Savage River Campground at mile 13 of the Park Road. After mile 15 of the Park Road you will need to take the Park Shuttles to go further into the park. Open to both RVs and tents.
Teklanika River Campground has 53 sites open to both RVs and tents, but RV campers must stay a minimum of 3 nights. Located at mile 29 of the Park Road. Normally private vehicles are not allowed past mile 15, but RVs are allowed past this point to go directly to the campground. Tent campers will need to take a “camper bus” to reach the campground.
Sanctuary River Campground at mile 22 has seven tent only campsites. This campground is only accessible via the park shuttle buses.
Igloo Creek Campground is also only available to tent campers. There are seven sites available at mile 35 of the Park Road.
Wonder Lake Campground is located at mile 85 of the Park Road and is the closest campground to Mount Denali. There are 28 tent only sites.
There are also a number of privately run RV Parks in the Denali area. South of the park entrance is Denali Grizzly Bear Resort at mile 231. This is a full-service resort and is very close to Denali National Park. Denali Rainbow RV Park is situated in the center of town which makes it very convenient for shopping and arranging tours of the area that include rafting, ATV rentals, and backcountry adventures. Finally, eight miles north of the park entrance at mile 245 is Denali RV Park and Motel, which has some of the best prices available in the area.
Camping in Fairbanks Alaska
Fairbanks is often called the golden heart city, because of the friendliness of its residents and it’s gold rush past. When we are in Fairbanks we stay at Rivers Edge RV Park. This is an excellent full-service facility that is close to everything.
Camping in the Mat-Su Valley
The Matsu Valley offers many choices for campers and one of my favorites is the Matanuska River campground in Palmer Alaska. Quiet and convenient this is a great spot to stay for both RV and tent campers.
If you're headed for Talkeetna be sure to make a reservation at the Talkeetna Camper Park, as this is a the only RV campgrounds in town.
Camping in the Kenai Peninsula
The Kenai Peninsula is one of the most popular areas in Alaska, not only for visitors, but also for Alaska's residents. The main attraction is world-class fishing. This can be done in the streams and rivers, or on the ocean that borders the peninsula. Homer Alaska, at the end of the Kenai Peninsula is famous for its Halibut fishing. Needless to say, the camping is also fantastic in this region of Alaska.

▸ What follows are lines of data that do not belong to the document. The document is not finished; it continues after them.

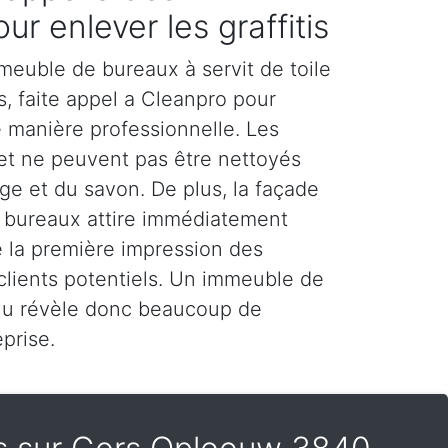
ur enlever les graffitis
meuble de bureaux à servit de toile
rs, faite appel a Cleanpro pour
de manière professionnelle. Les
 et ne peuvent pas être nettoyés
e et du savon. De plus, la façade
 bureaux attire immédiatement
ue la première impression des
 clients potentiels. Un immeuble de
nu révèle donc beaucoup de
prise.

Several of my favorite campgrounds can be found here, including Porcupine campground near Hope. This is a wonderful State campground with lots of nearby activities including hiking and biking trails and exhilarating whitewater raft trips with Chugach Adventure Guides.
Seward Alaska, at the end of the Seward Highway has several campgrounds. Most visitors stay at the City Campground which is on the shores of the ocean and has amazing views over Resurrection Bay. Seward is a popular cruise destination and you will likely have views of large ships in port.
Between Soldotna and Kenai you will find Diamond M ranch and resort. A full-service facility that makes an excellent base camp while visiting the Kenai. It is close to Soldotna, the City of Kenai and less than 2 hours from Homer.
Heading further south you will find excellent camping near Ninilchik and Deep Creek.
Camping in Homer Alaska is excellent. Ocean shores Resort and a Motel, RV Park and restaurant located near downtown Homer. It has full hookups and spectacular views of Kachemak Bay. The Heritage RV Park is found on the Homer spit close to the popular “Fishing Hole” which is a large inlet on the Homer Spit that attracts visitors and locals.
Camping in Tok Alaska
Tok Alaska, is called Main Street Alaska, because of its many hotel rooms and campgrounds. The Sourdough Campground just west of Tok is a favorite of many visitors and Alaskans alike. This is a full-service campground and even has some RV parts on hand. The restaurant is excellent and is famous for its sourdough pancakes. They also have nightly entertainment that features a pancake toss that can win you a free breakfast in the morning.